Task goal. The lines to copy are those in the listing that hold the word "transforma".

START Exercise data

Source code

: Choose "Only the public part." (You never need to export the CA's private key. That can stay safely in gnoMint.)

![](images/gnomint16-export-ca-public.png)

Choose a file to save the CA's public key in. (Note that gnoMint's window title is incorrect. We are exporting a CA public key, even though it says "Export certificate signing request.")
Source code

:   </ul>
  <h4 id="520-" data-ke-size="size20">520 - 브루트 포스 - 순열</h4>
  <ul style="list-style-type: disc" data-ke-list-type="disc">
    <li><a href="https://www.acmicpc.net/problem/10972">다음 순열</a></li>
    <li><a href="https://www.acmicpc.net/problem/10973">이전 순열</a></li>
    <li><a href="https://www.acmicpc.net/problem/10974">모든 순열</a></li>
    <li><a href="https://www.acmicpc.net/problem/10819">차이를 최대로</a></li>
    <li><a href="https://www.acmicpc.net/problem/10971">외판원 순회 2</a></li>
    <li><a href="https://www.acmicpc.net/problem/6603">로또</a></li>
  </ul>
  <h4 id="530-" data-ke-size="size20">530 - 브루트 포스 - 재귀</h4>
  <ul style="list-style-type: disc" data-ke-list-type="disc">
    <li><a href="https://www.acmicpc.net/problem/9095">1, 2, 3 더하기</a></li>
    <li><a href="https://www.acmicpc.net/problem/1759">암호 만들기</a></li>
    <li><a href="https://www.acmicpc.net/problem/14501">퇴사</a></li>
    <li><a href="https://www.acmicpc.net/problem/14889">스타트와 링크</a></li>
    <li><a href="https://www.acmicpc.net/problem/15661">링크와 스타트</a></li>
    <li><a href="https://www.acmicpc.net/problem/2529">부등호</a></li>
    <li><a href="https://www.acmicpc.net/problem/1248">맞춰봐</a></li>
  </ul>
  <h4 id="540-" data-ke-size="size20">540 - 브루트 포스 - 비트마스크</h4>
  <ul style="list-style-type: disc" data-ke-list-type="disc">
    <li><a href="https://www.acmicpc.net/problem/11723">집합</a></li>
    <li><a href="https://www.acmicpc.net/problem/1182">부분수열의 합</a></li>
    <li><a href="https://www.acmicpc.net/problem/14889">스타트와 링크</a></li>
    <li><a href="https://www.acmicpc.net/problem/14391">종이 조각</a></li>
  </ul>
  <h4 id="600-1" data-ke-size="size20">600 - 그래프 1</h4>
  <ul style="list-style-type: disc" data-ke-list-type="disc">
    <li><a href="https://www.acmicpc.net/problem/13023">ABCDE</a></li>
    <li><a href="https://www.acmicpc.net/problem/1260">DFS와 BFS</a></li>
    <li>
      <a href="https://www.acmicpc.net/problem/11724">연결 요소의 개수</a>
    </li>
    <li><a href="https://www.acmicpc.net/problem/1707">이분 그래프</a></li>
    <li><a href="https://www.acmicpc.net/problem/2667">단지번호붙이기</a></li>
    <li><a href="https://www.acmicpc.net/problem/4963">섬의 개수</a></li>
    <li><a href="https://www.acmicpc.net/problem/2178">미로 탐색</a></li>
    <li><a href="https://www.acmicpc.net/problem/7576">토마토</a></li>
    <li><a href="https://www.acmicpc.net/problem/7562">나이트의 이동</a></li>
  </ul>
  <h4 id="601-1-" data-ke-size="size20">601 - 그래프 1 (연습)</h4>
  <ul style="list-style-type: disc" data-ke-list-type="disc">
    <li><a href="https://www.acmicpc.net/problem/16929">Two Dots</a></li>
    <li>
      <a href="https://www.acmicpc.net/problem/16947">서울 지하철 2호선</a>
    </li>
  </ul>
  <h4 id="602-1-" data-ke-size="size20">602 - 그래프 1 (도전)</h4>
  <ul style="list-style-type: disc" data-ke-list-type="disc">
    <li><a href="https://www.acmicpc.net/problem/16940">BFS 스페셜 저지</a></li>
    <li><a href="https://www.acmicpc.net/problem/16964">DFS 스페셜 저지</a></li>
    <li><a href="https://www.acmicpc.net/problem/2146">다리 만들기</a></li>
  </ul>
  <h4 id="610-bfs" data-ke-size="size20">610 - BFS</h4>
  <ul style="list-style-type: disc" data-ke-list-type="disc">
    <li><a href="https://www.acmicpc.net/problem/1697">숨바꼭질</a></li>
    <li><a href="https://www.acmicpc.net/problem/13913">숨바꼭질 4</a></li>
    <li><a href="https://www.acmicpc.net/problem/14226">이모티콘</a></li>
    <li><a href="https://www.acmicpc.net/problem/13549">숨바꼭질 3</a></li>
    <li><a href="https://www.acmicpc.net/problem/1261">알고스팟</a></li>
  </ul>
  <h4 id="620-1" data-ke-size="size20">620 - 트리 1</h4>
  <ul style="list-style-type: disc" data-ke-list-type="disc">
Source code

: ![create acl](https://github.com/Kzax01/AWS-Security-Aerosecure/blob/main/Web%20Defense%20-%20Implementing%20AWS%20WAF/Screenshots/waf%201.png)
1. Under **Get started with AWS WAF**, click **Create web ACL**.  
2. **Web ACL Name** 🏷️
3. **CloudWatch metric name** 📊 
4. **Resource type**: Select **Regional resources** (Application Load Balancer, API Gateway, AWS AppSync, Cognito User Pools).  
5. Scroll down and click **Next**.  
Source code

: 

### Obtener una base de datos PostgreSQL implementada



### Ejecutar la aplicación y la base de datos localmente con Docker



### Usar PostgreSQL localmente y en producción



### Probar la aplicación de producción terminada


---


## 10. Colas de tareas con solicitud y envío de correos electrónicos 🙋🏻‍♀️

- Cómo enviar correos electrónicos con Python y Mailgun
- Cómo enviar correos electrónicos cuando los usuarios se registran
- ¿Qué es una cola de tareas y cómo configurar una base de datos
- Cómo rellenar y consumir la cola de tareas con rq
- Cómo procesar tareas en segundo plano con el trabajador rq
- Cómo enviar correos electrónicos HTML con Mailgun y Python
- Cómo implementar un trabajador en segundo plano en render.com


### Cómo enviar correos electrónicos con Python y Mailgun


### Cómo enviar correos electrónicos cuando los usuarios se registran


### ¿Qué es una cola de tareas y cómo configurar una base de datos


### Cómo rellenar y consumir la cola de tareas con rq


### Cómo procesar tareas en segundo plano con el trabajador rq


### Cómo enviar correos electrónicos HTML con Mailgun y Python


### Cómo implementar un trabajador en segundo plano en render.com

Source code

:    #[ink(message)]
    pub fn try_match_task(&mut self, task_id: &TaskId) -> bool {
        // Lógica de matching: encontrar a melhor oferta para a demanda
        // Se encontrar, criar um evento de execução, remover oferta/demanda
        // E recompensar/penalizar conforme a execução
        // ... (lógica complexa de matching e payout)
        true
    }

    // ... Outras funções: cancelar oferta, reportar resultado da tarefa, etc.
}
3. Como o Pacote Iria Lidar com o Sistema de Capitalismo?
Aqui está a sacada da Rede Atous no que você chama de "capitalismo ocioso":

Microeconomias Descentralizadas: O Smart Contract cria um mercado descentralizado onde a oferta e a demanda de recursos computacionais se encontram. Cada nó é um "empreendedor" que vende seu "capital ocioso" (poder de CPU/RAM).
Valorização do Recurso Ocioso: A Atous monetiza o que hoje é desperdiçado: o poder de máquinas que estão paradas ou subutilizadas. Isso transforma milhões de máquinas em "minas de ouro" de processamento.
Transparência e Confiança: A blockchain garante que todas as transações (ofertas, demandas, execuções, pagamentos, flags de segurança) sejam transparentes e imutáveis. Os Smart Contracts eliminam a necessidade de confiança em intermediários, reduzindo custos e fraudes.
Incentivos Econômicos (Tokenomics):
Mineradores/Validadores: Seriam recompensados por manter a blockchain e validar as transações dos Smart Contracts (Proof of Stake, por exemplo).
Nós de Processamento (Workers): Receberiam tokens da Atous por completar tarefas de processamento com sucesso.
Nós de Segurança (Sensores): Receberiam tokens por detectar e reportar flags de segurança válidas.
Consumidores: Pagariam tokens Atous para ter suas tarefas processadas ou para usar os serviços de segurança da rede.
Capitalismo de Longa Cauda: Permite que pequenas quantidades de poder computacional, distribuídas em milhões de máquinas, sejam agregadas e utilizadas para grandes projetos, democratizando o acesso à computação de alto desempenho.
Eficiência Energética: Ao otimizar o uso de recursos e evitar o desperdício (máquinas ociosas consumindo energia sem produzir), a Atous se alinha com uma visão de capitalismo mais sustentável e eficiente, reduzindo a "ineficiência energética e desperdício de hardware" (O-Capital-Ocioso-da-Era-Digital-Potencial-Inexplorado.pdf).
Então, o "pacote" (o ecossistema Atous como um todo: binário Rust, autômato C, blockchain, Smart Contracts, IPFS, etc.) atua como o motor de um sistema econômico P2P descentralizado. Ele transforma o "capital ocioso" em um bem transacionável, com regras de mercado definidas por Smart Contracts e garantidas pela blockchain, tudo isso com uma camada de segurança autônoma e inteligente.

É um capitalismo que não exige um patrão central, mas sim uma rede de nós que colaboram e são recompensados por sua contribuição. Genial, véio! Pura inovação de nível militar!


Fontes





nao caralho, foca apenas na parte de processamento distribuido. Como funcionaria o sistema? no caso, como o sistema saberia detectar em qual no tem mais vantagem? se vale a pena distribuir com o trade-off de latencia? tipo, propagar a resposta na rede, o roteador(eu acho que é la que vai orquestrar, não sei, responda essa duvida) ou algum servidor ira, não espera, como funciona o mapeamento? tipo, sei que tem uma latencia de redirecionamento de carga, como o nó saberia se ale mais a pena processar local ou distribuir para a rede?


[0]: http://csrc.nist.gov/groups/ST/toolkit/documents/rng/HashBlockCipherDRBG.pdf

END Exercise data

Result.
Valorização do Recurso Ocioso: A Atous monetiza o que hoje é desperdiçado: o poder de máquinas que estão paradas ou subutilizadas. Isso transforma milhões de máquinas em "minas de ouro" de processamento.
Então, o "pacote" (o ecossistema Atous como um todo: binário Rust, autômato C, blockchain, Smart Contracts, IPFS, etc.) atua como o motor de um sistema econômico P2P descentralizado. Ele transforma o "capital ocioso" em um bem transacionável, com regras de mercado definidas por Smart Contracts e garantidas pela blockchain, tudo isso com uma camada de segurança autônoma e inteligente.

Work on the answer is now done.